When the voice on the phone told me, “We have a drop-in meeting that you could attend today,” I said something akin to, “Don’t you know who I am?” Alcoholics build up narratives of sweeping grandiosity and unreasoned pride. I was no exception. I drank for two more weeks while awaiting a one-on-one intake appointment. The doctor helped me learn about alcoholism, explaining the difference between abstinence and recovery. I knew that I wanted to recover, but did not believe it possible. I asked, “How can I go home and not do the thing that I have done every day for ten years?” He answered with a question: “Do you think you could go to an AA meeting?”
Primed by the doctor’s information, I thought I could give it a try. The people in the meeting seemed energetic. They read through a lot of stuff that I didn’t understand. Then a woman at the podium addressed the whole crowd and said, “I don’t know you, but I love you.” This is not any famous cornerstone of AA, but that was what broke through my shell. I was desperate for help, ashamed of myself, and all but certain I did not belong in that room; here was someone willing to say that she loved me just for being there.

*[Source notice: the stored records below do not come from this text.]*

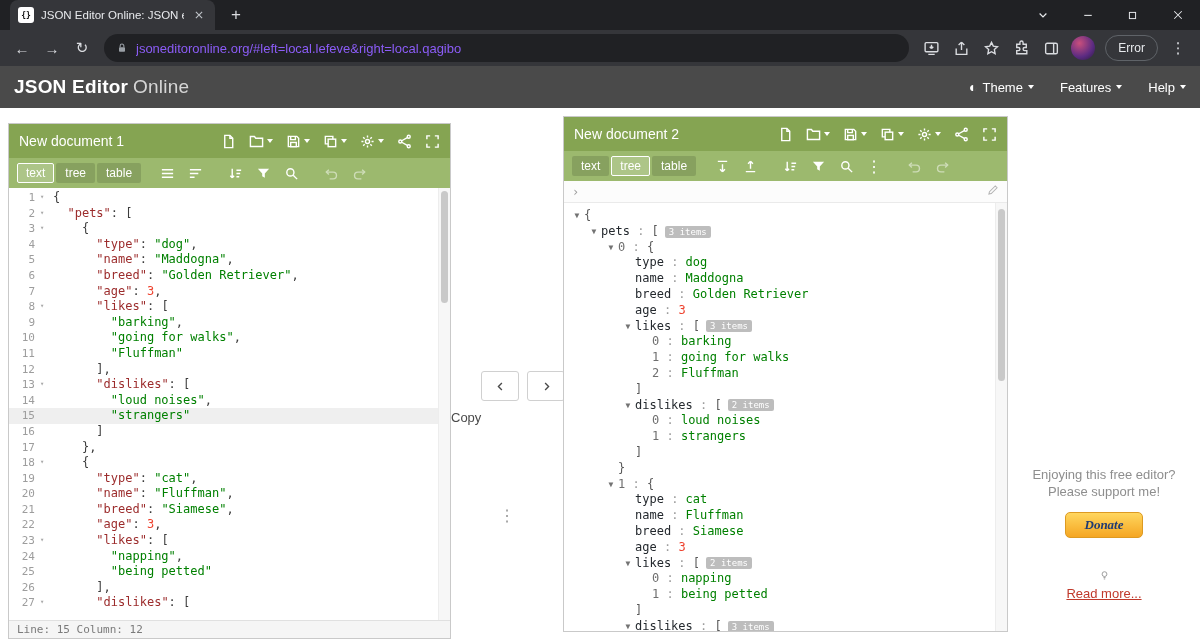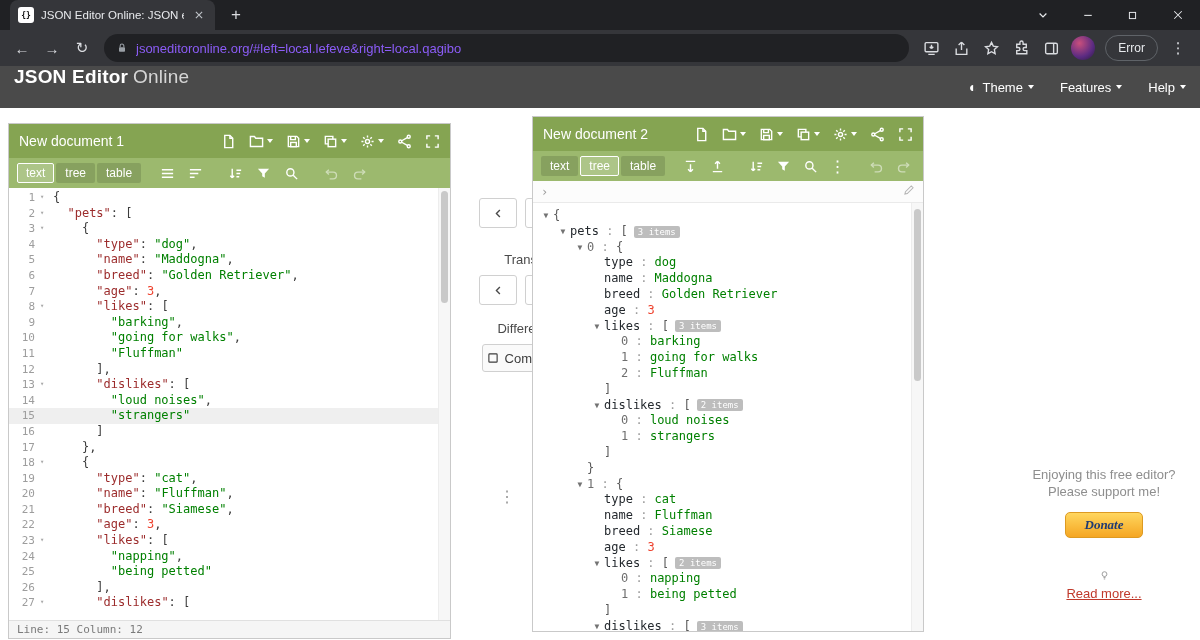--- a/index.html
+++ b/index.html
@@ -34,7 +34,7 @@
 
   
   .appheader { position:absolute; top:66px; left:0; right:0; height:42px; background:#4a4a4a;
-               display:flex; padding:0 14px; color:#fff; }
+               display:flex; align-items:center; padding:0 14px; color:#fff; }
   .app-title { font-size:19px; letter-spacing:.2px; }
   .app-title .bold { font-weight:bold; color:#fff; }
   .app-title .light { font-weight:normal; color:#d6d6d6; margin-left:5px; }

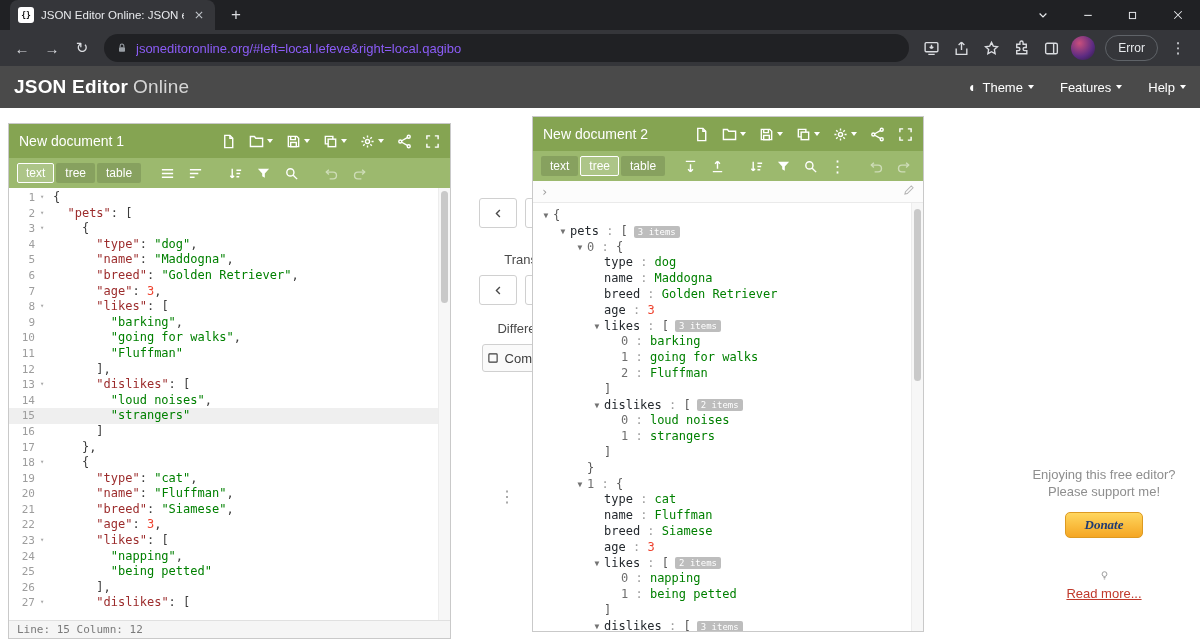--- a/index.html
+++ b/index.html
@@ -48,7 +48,7 @@
   .panel { position:absolute; top:116px; height:516px; background:#fff; border:1px solid #c9c9c9;
            display:flex; flex-direction:column; }
   #left-panel { left:8px; width:443px;margin-top:7px; }
-  #right-panel { left:532px; width:392px; }
+  #right-panel { left:563px; width:445px; }
 
   .panel-header { height:34px; background:#85a452; display:flex; align-items:center; padding:0 10px; color:#fff; flex:0 0 34px;}
   .panel-title { font-size:14px; }

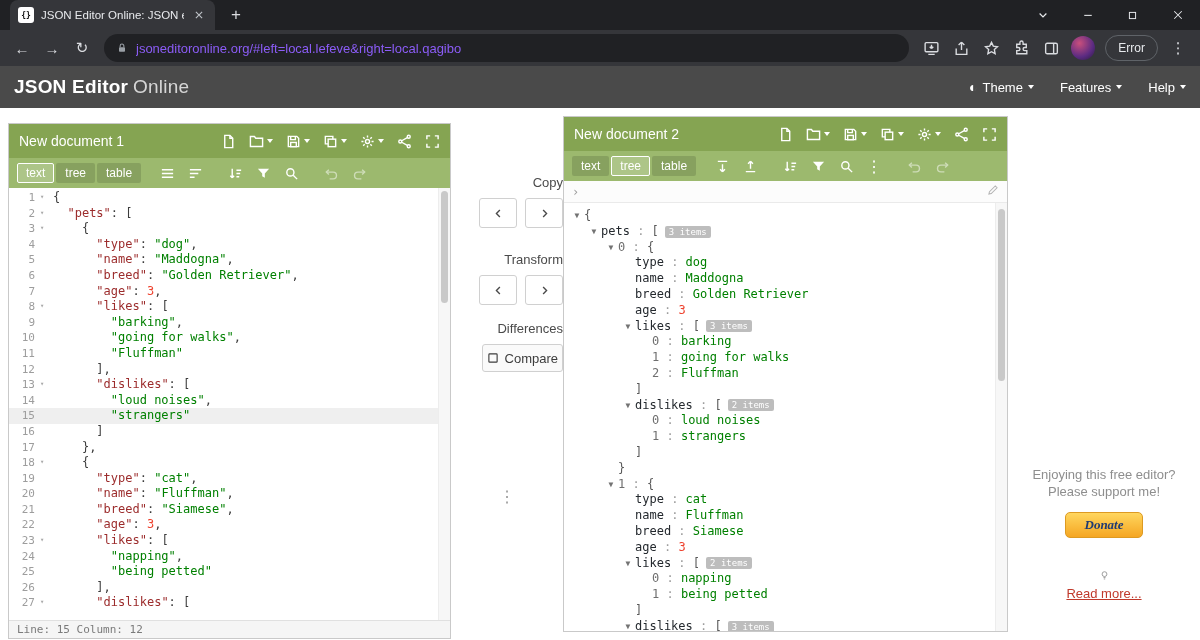--- a/index.html
+++ b/index.html
@@ -105,8 +105,8 @@
   .t-num { color:#ee422e; }
 
   
-  .middle { position:absolute; left:451px; top:105px; width:112px; height:516px;
-            display:flex; flex-direction:column; align-items:flex-end; }
+  .middle { position:absolute; left:451px; top:124px; width:112px; height:516px;
+            display:flex; flex-direction:row; align-items:center; }
   .mid-label { font-size:13px; color:#4a4a4a; }
   .lbl-copy { margin-top:70px; }
   .lbl-transform { margin-top:24px; }

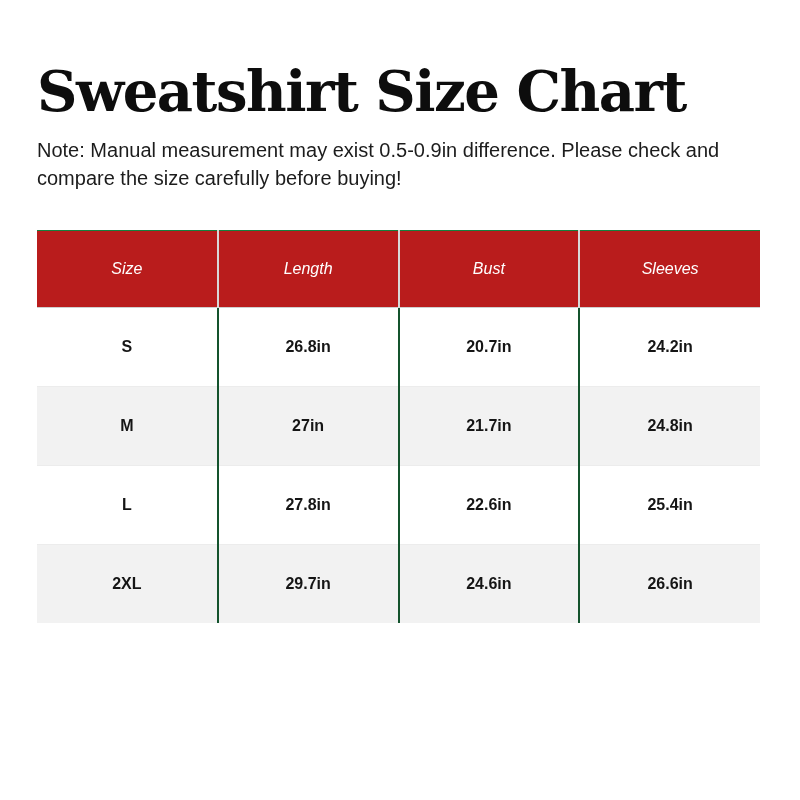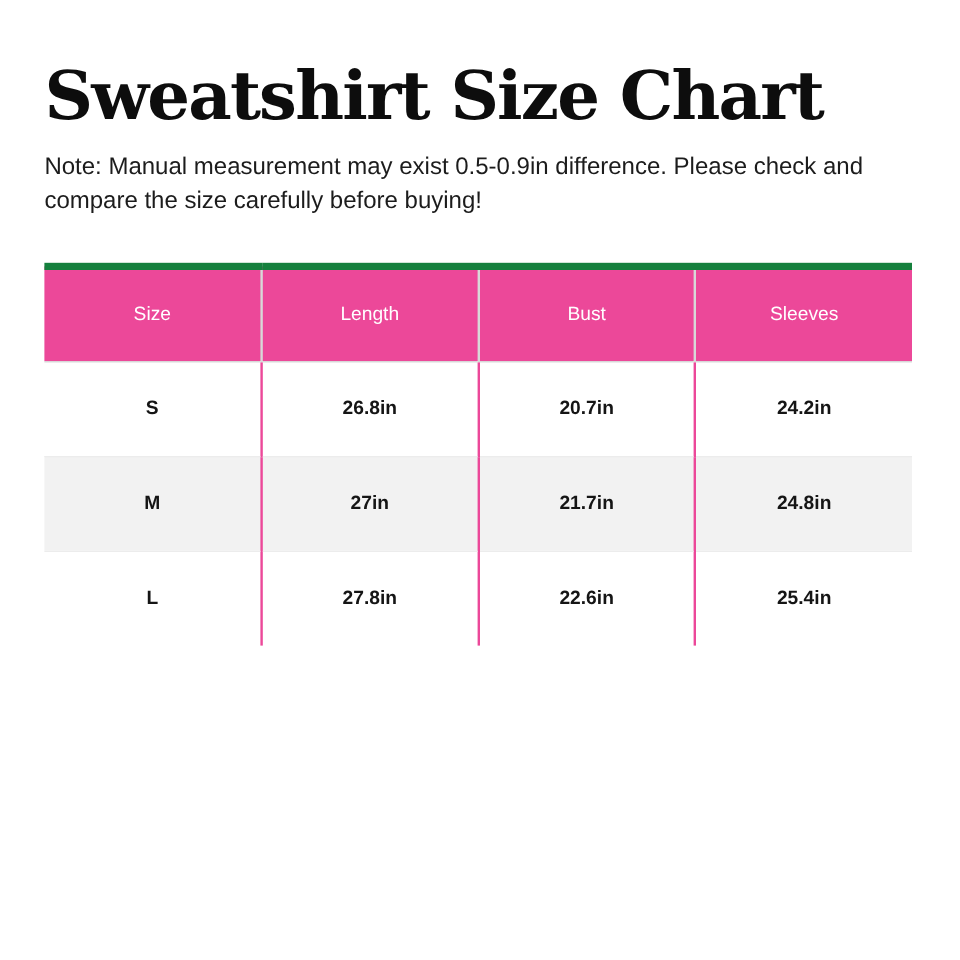--- a/index.html
+++ b/index.html
@@ -15,7 +15,7 @@
     width: 800px;
     height: 800px;
     box-sizing: border-box;
-    padding: 0 37px;
+    padding: 11px 37px;
   }
   .page-title {
     margin: 0;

Through that crack poured the light of recovery, though very, very slowly. I was extremely reluctant to embrace what I was told. Don’t mathematicians, with our pride in rigorous proof, always think that we know best? Over time, I’ve learned to listen for a match between the voice of my best inner self and the voice of the loving community of people in recovery. That combined wisdom leads me to discern my next right action, the most basic of which is not to pick up the next drink.
By grace (identified by Francis Su in his wonderful writings as “good things you didn’t earn or deserve, but you’re getting them anyway”), I’ve been sober since my first AA meeting. Relapse is very common and I don’t look down on people who experience it; my continuous sobriety is a reflection of the depth of my desperation when I finally was able to ask for help.
What has all this to do with being a mathematician? For one thing, I would have been helped by a different mathematical education that was less about my talent and more about the things I did not understand. It seems to me that we invite young people into mathematics only when they measure up by the same old yardsticks of speed and innate comprehension. It seems to me that we reward people who chase after mathematics, the way I used to do, solely to show themselves powerful and bright. Can’t we encourage that student who’s good at explaining something to a friend; who thinks about ideas after the test is over; who enjoys drawing a picture to illustrate ideas? Rewarding innate talent set me up in a game I was destined to fail. I’m sad to think that others are being taught the same way.
My greatest gift in sobriety comes on the days when I feel what a friend taught me to call “right sized.” I am not puffed up by a paper that I’ve written nor driven to self-abasement by a mathematical error that I’ve made in public. I am not riding on an imaginary wave of brilliant accomplishment, nor led to wallow in suicidal ideation because I have not measured up. I am just me, one of many, participating in a mathematical community that more and more values the variety of our members. If you are having trouble with drugs or alcohol, please ask for help. Mathematics can become much, much more fun.
This story was written by Anonymous. Why do I write anonymously? In Alcoholics Anonymous, we say that “Anonymity is the spiritual foundation of all our traditions, ever reminding us to place principles before personalities.” In order to maintain my own practice of this simple program, it is better if I do not step forward as myself, but rather as one of many whose stories are like my own. This story is not really about me, but about the help available to anyone who, like me, has experienced “incomprehensible demoralization” from drugs or alcohol.